→ **What you should do**:
Please repeat the records exactly. The pictures are to be left out.
Records for this task Block Start
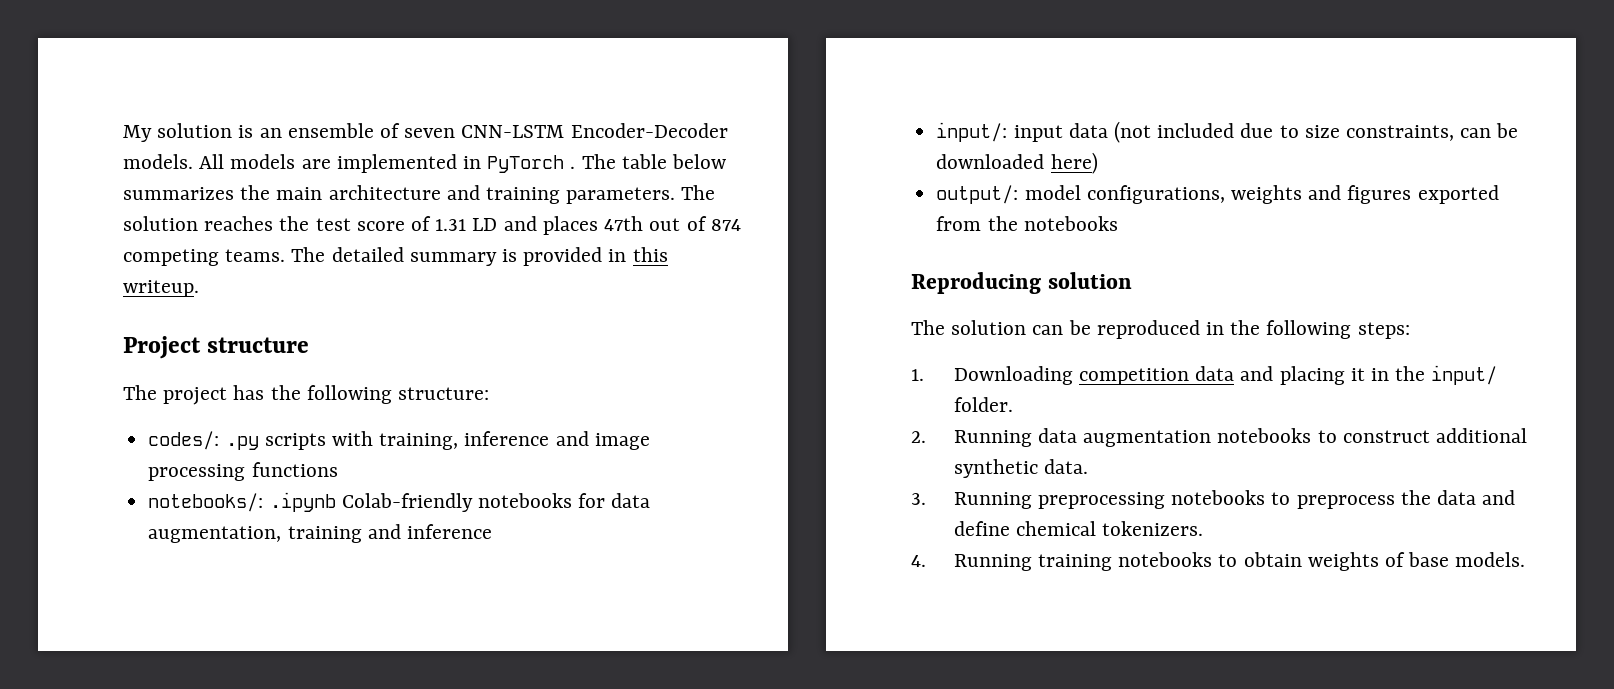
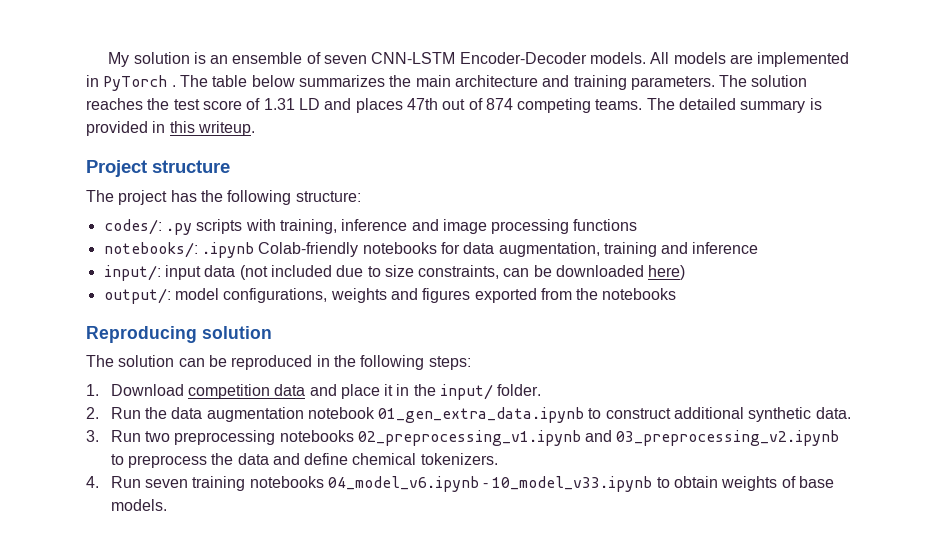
[953,366,1073,385] Downloading -> [110,384,184,396] Download
[1279,366,1345,385] placing -> [340,384,380,399] place
[953,428,1312,447] Running data augmentation notebooks -> [110,407,585,423] Run the data augmentation notebook 01_gen_extra_data.ipynb
[953,490,1266,509] Running preprocessing notebooks -> [110,430,840,446] Run two preprocessing notebooks 02_preprocessing_v1.ipynb and 03_preprocessing_v2.ipynb
[953,552,1213,571] Running training notebooks -> [110,476,653,492] Run seven training notebooks 04_model_v6.ipynb - 10_model_v33.ipynb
Records for this task Block End
→ **Exercise output**:
[953,366,1073,385] Downloading -> [110,384,184,396] Download
[1279,366,1345,385] placing -> [340,384,380,399] place
[953,428,1312,447] Running data augmentation notebooks -> [110,407,585,423] Run the data augmentation notebook 01_gen_extra_data.ipynb
[953,490,1266,509] Running preprocessing notebooks -> [110,430,840,446] Run two preprocessing notebooks 02_preprocessing_v1.ipynb and 03_preprocessing_v2.ipynb
[953,552,1213,571] Running training notebooks -> [110,476,653,492] Run seven training notebooks 04_model_v6.ipynb - 10_model_v33.ipynb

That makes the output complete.